Within the entries below, the lines from the one with "Prix d'un appel local" through the one with "Маринованные" are to be set down exactly, both ends kept.

>>>

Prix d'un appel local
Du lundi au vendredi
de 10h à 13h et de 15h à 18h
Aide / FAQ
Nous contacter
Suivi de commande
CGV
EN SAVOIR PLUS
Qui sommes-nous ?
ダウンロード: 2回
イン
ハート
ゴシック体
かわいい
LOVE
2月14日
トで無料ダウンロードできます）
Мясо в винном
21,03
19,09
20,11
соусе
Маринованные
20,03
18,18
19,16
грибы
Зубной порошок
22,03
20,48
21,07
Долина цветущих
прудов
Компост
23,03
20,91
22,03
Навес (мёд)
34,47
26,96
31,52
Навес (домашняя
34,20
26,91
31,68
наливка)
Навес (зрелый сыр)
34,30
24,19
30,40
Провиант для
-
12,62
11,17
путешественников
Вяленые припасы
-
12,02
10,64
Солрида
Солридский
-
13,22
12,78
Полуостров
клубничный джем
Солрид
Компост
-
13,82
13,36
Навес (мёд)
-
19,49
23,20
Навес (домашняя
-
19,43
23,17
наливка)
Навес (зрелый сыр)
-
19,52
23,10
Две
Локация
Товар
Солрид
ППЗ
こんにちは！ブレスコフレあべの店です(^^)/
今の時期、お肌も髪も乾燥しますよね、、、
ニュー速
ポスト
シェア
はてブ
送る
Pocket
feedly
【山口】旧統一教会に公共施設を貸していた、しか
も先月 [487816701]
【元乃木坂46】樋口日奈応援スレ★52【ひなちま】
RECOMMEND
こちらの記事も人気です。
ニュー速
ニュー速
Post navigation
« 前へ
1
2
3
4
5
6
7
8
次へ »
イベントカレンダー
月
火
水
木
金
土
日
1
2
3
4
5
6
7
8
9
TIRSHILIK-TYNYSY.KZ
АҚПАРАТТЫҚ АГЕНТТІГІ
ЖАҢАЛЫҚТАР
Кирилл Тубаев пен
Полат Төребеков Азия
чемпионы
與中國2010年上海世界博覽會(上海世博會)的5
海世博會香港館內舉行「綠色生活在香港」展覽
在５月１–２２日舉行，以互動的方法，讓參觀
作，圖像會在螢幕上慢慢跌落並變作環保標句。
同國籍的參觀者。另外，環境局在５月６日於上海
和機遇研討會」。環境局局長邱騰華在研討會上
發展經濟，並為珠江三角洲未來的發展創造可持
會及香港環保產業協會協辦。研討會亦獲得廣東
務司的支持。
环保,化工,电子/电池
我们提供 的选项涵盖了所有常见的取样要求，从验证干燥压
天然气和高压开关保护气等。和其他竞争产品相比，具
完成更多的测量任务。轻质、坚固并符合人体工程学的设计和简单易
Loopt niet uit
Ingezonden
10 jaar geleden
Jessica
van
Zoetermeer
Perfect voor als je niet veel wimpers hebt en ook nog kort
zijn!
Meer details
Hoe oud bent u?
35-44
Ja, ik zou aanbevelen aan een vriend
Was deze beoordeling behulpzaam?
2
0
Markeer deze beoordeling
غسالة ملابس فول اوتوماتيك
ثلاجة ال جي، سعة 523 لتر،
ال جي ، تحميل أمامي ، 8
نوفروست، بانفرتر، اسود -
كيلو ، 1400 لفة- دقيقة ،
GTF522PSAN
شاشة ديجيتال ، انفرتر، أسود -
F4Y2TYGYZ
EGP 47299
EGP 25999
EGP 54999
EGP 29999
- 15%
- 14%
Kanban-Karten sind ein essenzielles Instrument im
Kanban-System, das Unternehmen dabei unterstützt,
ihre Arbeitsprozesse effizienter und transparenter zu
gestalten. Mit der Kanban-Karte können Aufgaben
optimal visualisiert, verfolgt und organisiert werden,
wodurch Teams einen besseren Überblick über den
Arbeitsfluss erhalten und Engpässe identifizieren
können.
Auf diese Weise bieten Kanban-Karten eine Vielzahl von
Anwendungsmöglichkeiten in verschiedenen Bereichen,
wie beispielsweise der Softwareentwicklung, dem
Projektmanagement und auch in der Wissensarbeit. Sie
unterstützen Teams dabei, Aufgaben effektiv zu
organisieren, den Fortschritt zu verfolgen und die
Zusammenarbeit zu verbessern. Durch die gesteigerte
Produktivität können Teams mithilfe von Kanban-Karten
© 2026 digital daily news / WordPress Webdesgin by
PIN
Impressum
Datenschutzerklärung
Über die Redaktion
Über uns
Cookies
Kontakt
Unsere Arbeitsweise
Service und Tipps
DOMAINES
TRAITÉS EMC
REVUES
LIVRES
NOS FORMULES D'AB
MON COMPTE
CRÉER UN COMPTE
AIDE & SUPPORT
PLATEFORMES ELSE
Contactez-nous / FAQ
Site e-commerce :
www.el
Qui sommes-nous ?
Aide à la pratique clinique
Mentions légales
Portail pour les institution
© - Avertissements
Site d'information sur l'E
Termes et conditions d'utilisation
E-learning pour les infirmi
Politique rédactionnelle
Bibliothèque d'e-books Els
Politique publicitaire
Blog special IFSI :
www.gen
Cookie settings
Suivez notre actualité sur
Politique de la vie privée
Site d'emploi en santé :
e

<<<
>>>

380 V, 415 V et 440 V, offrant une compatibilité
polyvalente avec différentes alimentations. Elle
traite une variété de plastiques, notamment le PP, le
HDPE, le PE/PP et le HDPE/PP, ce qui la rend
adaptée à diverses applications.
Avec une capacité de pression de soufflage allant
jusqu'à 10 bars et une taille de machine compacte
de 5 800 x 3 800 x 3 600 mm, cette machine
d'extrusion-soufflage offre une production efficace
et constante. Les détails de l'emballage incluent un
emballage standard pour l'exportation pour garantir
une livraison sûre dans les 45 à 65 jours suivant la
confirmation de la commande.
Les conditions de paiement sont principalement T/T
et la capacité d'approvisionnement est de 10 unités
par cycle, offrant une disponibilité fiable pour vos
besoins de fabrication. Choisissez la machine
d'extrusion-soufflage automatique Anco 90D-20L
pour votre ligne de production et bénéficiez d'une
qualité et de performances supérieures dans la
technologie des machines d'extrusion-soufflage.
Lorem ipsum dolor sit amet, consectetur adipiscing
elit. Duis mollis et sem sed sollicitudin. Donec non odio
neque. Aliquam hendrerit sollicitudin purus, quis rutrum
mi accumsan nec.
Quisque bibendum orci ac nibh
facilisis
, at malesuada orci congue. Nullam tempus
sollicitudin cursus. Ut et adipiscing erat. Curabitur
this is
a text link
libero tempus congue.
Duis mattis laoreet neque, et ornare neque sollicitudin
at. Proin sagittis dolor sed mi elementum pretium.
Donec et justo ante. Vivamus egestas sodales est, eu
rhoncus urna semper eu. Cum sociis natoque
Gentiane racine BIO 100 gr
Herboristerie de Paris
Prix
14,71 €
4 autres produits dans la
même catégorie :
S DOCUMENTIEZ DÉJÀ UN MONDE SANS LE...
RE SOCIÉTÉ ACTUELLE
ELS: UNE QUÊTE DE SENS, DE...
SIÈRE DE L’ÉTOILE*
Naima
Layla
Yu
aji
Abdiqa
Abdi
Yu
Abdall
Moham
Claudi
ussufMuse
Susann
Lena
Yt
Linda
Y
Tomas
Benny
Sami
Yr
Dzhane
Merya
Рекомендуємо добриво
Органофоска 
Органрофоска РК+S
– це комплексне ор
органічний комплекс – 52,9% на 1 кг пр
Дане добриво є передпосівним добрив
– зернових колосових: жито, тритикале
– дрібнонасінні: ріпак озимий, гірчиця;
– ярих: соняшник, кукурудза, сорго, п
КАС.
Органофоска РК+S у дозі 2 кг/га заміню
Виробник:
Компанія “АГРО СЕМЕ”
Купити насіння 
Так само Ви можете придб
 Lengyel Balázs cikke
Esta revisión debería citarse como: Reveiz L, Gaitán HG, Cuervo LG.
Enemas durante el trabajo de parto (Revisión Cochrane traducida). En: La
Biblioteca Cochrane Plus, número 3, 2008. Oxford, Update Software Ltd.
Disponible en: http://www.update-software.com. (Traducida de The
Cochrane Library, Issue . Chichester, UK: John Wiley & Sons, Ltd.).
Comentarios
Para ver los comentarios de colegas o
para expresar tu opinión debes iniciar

<<<

▶ RESULT FOR THIS EXERCISE:
Prix d'un appel local
Du lundi au vendredi
de 10h à 13h et de 15h à 18h
Aide / FAQ
Nous contacter
Suivi de commande
CGV
EN SAVOIR PLUS
Qui sommes-nous ?
ダウンロード: 2回
イン
ハート
ゴシック体
かわいい
LOVE
2月14日
トで無料ダウンロードできます）
Мясо в винном
21,03
19,09
20,11
соусе
Маринованные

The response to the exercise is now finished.